Приведённый фрагмент -
↓↓↓
На тридцать второй день суда прозвучали две последние речи в защиту Бейлиса — Александра Зарудного и Николая Карабчевского. Речь Зарудного не удалась. Вместо того чтобы позволить словам экспертов произвести нужное впечатление и объявить разговоры о ритуальном убийстве абсурдом, он пустился возражать Шмакову в мелочах, касающихся еврейской религии. Высказывания Зарудного о предметах более общего характера были безупречны и порой красноречивы: «Суд — это нечто вроде храма. Как в храме молятся за врагов своих, где всегда нужно относиться с полным беспристрастием, с чистым сердцем, без всякого предубеждения, даже к врагу своему». Но эти правильные мысли потонули в «двухстах сорока восьми положительных заповедях», семи законах сынов Ноевых и ссылках на Исход.

Последним говорил Николай Карабчевский. Со свойственным ему витиеватым стилем он не смог подстроиться под необразованных присяжных, говорил о попытке обвинения доказать свою правоту «путем сопоставления отрицательных величин», употреблял такие слова, как «аксиома», «идиллия», «экстратерриториальный» и «казус». И все же Карабчевский акцентировал некоторые тезисы Грузенберга и Маклакова — в частности, о пропавшем пальто Андрея. Как признавали сами обвинители, все указывало на то, что оно осталось в квартире Чеберяков. Почему Вера Чеберяк никому о нем не сказала? «Отойти от этого пальто невозможно», — подчеркнул Карабчевский. «Против Бейлиса, собственно говоря, никаких улик нет», — продолжал он. К тому же не следует недооценивать впечатления, какое производила сама личность Карабчевского, обаяние которого так всех изумляло. Некоторые говорили, что речи Карабчевского надо слышать, а не читать; вероятно, его речь в защиту Бейлиса вызвала больший отклик у присяжных, чем можно предположить, когда мы ее читаем.
↑↑↑
Поставленное задание 1 - Выпишите из листинга каждую строку, в которой встречается слово «place», с учетом регистра букв.
Листинг никак не связан с фрагментом о суде над Бейлисом.

Предоставленный листинг -
↓↓↓
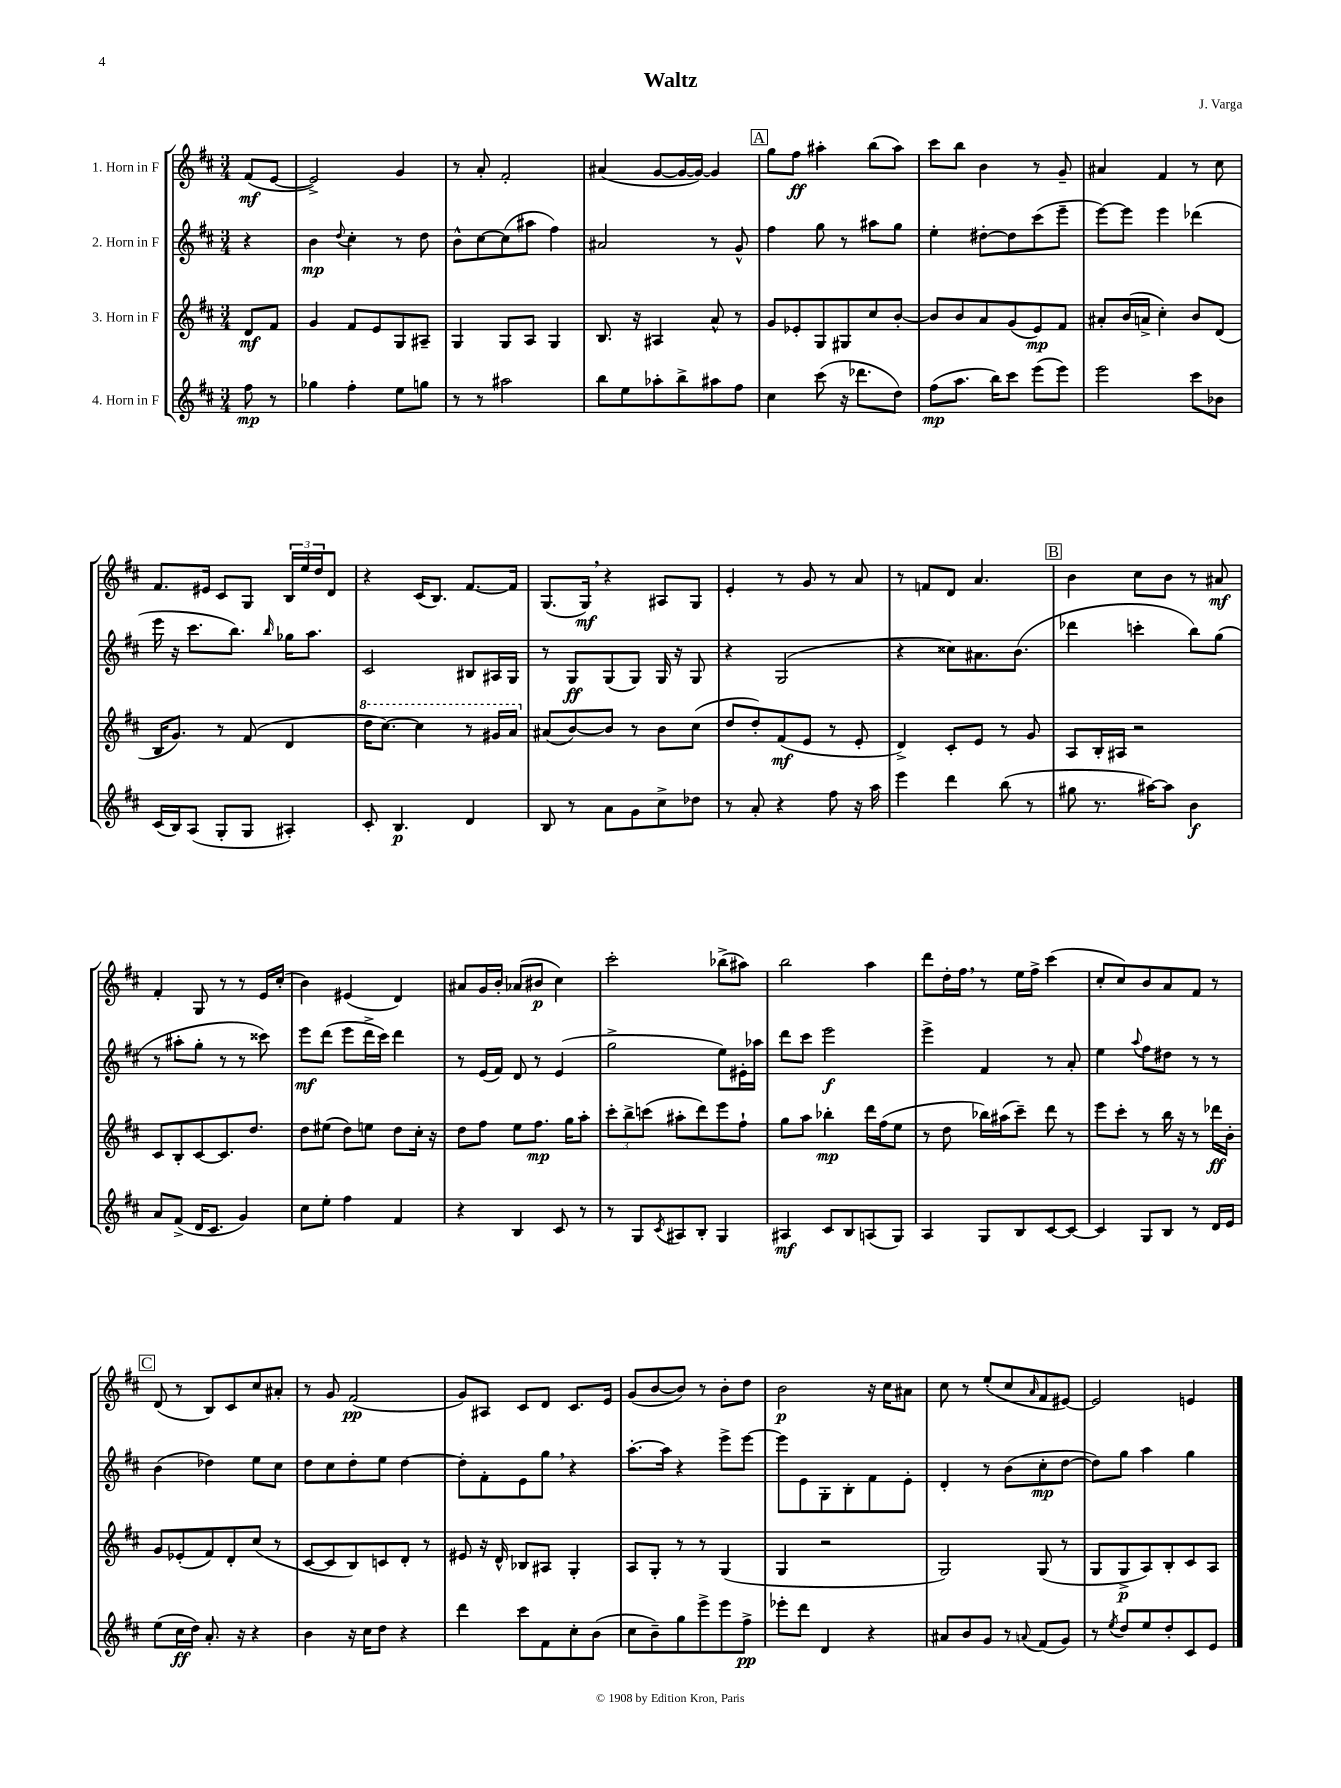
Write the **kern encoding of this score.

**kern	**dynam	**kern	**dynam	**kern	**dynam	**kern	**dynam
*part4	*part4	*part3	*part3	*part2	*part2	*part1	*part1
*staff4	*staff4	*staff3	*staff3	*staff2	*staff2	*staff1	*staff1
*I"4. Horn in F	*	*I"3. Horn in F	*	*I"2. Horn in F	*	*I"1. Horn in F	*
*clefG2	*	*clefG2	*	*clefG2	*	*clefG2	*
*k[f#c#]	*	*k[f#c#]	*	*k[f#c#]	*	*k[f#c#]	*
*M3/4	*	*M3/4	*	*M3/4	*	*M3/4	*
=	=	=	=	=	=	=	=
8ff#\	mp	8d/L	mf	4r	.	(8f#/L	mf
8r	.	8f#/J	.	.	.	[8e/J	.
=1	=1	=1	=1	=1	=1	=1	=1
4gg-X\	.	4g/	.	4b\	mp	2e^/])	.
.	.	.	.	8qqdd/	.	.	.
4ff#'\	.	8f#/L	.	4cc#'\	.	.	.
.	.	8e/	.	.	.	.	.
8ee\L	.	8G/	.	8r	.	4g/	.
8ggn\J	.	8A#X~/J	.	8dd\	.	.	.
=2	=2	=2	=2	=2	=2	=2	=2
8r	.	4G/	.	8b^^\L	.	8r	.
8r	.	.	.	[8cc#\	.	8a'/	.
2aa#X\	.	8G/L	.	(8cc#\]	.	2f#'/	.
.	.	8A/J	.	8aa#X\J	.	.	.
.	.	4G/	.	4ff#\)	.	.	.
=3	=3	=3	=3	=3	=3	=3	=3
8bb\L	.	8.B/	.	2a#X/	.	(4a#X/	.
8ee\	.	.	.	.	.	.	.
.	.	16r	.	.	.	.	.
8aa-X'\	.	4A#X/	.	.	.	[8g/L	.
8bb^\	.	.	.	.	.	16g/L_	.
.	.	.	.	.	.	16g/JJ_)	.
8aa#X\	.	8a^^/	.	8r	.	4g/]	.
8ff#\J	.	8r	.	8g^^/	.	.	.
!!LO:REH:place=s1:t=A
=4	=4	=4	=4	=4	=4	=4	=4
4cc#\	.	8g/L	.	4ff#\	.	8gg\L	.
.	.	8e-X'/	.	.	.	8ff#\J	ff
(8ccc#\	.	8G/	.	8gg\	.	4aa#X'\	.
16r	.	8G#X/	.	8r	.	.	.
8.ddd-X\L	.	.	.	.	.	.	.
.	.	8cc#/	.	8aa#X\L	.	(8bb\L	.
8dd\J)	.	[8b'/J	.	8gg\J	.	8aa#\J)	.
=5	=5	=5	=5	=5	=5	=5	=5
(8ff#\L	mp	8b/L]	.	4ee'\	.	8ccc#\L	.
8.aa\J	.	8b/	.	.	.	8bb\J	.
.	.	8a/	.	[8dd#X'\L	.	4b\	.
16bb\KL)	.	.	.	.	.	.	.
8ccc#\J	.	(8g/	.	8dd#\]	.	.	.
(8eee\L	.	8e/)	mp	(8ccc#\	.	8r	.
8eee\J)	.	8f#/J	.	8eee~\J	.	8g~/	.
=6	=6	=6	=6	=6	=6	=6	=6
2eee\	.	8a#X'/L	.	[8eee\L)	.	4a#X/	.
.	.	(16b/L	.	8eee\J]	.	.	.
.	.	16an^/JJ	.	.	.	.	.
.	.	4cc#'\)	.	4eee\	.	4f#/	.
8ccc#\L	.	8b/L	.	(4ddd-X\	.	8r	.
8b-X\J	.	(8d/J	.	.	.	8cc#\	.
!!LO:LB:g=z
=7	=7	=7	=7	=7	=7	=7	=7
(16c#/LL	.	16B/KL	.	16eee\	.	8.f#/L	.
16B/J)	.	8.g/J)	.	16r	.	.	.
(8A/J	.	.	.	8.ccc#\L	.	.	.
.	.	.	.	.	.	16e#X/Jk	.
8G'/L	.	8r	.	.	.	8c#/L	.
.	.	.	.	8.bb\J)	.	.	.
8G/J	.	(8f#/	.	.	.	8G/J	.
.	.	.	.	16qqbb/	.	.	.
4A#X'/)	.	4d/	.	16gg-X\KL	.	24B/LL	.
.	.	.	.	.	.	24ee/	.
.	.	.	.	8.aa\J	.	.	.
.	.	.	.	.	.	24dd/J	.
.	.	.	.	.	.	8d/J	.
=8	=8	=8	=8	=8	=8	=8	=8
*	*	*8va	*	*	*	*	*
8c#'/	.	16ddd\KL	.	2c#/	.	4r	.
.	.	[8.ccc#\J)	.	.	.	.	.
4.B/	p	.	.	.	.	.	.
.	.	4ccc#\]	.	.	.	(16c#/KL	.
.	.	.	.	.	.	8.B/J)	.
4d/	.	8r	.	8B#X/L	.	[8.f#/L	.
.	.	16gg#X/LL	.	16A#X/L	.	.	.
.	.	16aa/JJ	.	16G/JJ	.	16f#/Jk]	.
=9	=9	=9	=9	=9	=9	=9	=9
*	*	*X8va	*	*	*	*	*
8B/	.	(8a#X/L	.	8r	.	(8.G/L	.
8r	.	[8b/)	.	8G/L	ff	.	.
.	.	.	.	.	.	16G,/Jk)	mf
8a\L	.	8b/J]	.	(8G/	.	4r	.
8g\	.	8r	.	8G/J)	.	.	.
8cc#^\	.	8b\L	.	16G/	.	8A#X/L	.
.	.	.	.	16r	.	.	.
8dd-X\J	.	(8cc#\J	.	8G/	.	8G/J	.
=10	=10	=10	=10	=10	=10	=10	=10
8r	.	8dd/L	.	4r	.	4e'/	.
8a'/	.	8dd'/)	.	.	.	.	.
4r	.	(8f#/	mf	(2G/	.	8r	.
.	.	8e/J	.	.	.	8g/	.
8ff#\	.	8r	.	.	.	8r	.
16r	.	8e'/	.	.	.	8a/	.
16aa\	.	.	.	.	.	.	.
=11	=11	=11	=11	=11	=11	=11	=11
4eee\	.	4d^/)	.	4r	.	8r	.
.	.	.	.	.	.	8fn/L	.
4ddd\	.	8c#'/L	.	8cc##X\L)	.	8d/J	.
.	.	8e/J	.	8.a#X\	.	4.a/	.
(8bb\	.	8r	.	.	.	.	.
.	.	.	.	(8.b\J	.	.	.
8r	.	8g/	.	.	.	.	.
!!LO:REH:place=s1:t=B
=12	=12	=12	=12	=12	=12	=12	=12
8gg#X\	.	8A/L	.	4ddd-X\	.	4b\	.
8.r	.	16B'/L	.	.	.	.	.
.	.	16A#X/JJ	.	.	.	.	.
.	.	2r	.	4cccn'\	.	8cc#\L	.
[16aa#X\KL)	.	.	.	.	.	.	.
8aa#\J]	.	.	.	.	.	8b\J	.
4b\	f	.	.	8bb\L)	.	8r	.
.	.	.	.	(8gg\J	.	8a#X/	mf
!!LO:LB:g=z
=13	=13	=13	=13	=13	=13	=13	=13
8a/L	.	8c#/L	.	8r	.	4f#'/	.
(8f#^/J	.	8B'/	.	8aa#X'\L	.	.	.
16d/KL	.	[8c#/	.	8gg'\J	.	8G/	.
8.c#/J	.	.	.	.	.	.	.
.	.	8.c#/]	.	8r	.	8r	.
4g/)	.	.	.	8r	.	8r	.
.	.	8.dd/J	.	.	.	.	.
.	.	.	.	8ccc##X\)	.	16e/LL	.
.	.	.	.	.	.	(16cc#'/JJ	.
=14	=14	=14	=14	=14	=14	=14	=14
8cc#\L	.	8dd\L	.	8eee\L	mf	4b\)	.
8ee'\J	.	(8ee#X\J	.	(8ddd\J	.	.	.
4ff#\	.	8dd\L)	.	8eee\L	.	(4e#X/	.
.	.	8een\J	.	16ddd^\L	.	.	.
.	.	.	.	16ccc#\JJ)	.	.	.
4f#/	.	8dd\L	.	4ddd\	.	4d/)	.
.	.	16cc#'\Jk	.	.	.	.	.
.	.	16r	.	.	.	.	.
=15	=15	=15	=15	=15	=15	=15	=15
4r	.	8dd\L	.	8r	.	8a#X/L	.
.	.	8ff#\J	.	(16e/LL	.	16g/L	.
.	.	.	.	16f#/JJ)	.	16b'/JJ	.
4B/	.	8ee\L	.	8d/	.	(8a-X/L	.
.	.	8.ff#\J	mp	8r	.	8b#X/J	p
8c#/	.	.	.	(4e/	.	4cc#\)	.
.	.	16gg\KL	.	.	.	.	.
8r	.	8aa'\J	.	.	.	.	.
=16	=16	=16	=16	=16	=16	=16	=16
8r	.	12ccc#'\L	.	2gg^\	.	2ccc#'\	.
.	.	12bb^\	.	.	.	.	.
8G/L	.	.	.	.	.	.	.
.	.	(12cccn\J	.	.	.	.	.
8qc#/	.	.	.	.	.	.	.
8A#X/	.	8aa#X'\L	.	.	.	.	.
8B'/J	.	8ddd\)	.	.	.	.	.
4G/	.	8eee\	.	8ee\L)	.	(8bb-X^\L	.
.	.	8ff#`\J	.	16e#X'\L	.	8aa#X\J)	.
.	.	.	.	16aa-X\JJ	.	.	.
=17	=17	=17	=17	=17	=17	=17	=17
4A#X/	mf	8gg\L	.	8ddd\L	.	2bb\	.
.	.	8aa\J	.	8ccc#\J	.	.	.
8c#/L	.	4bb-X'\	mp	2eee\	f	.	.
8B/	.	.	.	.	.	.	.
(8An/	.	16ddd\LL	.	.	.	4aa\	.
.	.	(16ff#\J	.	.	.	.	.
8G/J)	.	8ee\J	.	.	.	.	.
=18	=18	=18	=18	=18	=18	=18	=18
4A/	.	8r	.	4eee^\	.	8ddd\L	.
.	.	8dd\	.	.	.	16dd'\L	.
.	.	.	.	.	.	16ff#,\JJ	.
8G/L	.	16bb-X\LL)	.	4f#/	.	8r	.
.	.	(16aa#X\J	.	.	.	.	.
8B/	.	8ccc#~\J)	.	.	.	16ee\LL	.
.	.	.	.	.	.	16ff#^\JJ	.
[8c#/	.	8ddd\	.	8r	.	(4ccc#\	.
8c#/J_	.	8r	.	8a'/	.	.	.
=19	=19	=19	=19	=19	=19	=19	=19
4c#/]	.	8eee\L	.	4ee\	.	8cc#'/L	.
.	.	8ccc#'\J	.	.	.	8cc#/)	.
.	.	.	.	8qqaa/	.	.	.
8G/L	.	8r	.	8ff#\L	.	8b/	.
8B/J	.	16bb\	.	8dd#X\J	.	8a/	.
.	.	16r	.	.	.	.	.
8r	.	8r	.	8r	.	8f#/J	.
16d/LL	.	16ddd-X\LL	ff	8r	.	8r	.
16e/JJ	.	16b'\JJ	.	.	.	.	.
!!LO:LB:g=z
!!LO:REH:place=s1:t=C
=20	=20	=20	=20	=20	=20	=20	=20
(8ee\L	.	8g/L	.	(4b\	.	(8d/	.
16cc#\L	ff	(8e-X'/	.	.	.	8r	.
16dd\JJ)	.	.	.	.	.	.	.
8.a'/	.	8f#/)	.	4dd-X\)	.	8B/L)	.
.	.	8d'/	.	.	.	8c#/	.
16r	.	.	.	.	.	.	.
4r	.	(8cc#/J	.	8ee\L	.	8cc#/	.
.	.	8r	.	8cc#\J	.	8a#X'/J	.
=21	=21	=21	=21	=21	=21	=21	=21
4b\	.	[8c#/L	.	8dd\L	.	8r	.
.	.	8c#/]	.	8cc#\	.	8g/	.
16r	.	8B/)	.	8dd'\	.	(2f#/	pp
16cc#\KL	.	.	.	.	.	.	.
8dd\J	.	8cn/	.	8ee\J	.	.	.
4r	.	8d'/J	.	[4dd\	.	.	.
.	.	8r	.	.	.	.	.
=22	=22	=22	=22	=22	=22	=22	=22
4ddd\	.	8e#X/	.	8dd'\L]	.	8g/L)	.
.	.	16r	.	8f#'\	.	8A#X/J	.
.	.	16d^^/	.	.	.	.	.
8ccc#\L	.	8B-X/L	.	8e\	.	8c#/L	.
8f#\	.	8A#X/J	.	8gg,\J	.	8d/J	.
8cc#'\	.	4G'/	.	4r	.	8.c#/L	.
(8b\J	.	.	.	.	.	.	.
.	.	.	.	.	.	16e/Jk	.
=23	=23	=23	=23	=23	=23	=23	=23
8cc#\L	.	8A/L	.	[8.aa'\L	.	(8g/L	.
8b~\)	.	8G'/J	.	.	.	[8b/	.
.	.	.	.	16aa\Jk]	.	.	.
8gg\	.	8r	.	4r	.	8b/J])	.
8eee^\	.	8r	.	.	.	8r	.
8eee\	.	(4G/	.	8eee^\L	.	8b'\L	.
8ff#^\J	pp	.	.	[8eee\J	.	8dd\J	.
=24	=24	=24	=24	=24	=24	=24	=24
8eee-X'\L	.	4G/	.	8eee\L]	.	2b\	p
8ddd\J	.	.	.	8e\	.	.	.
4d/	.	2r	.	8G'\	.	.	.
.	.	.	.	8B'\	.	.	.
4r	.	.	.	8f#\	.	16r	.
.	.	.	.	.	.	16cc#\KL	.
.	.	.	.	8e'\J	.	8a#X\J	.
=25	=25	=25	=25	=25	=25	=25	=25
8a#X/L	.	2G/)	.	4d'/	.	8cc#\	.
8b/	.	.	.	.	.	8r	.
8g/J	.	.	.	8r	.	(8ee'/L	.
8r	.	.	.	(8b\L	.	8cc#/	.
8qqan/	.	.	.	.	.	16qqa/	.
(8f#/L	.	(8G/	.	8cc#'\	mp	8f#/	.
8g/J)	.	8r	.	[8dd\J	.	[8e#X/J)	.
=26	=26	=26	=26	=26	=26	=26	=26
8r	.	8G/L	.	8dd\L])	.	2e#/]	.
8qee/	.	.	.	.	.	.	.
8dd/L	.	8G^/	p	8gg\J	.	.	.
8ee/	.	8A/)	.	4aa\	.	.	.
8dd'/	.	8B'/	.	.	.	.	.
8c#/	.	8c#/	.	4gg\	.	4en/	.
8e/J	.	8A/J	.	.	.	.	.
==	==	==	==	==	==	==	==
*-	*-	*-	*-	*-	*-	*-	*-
↑↑↑
Поставленное задание 2 - Продолжите фрагмент о суде над Бейлисом, начав сразу после его последнего предложения.

Письменный ответ 1 -
!!LO:REH:place=s1:t=A
!!LO:REH:place=s1:t=B
!!LO:REH:place=s1:t=C

Письменный ответ 2 -
На тридцать третий день суда, после взаимных возражений, не прибавивших к делу ничего существенного, судья предоставил Бейлису последнее слово.

Бейлис поспешно встал. «Господа судьи, — он говорил быстро, глядя прямо на присяжных — в свое оправдание я бы мог много сказать, но я устал, нет у меня сил, говорить не могу. Вы сами видите, господа судьи, господа присяжные заседатели, что я невиновен. Я прошу вас, чтобы вы меня оправдали, чтобы я мог еще увидеть своих несчастных детей, которые меня ждут два с половиной года».

Двадцать восьмого октября 1913 года в восемь утра Менделя Бейлиса отвели в тюремную контору и передали конвоирам. Перед тем как покинуть здание тюрьмы, его, как всегда, тщательно обыскали.

На Софийской площади дежурила конная полиция, а по периметру выстроился отряд пеших казаков. Власти ставили перед собой цель не допустить, чтобы на площади собралась толпа, способная учинить беспорядки. Около тысячи человек, собравшихся в ожидании приговора, теснились на тротуарах вдоль домов, расположенных вокруг площади. Судя по сообщениям в газетах, большинство собравшихся были за оправдание Бейлиса. Те, кто поддерживал обвинение, собрались на другой стороне площади, в Софийском соборе, где «Двуглавый орел», правая молодежная организация во главе с Голубевым, служила панихиду по Андрею.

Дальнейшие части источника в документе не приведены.